* [Exercise objective]: Count the lines in the material below that contain the string "State", matching uppercase and lowercase exactly. Reply with the number alone.

* [Data extract]:
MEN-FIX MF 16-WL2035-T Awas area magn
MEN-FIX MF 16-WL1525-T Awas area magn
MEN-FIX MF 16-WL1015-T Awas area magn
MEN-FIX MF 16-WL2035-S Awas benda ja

==

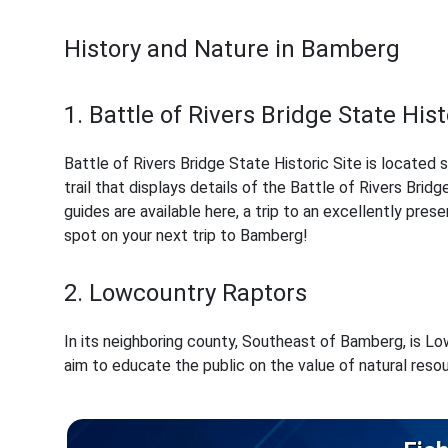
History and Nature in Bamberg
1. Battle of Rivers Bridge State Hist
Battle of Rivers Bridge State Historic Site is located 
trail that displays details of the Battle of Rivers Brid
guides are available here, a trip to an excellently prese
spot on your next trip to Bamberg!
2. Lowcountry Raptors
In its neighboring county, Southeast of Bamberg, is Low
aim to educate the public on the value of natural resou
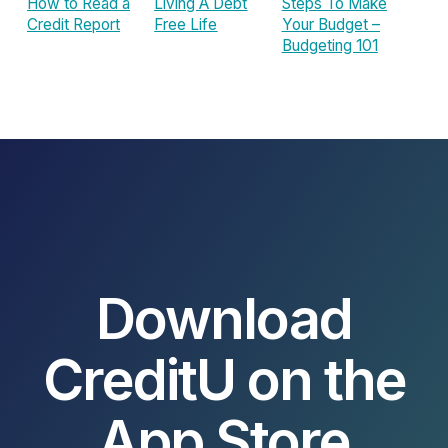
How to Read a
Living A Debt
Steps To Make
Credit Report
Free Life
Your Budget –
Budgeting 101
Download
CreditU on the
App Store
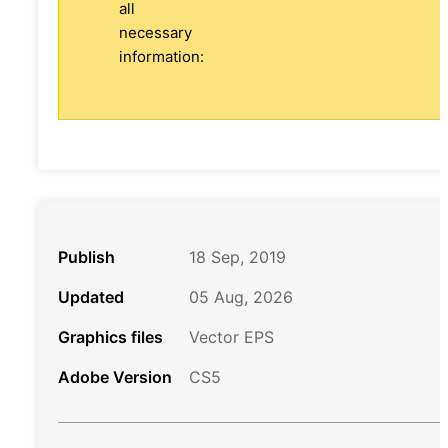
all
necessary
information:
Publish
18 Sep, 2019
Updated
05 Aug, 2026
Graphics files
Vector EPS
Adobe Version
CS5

==

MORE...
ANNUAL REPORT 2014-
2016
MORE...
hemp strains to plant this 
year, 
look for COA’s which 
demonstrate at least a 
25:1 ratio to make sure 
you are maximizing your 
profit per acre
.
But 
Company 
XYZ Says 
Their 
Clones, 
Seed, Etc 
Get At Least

* [Written solution]: 2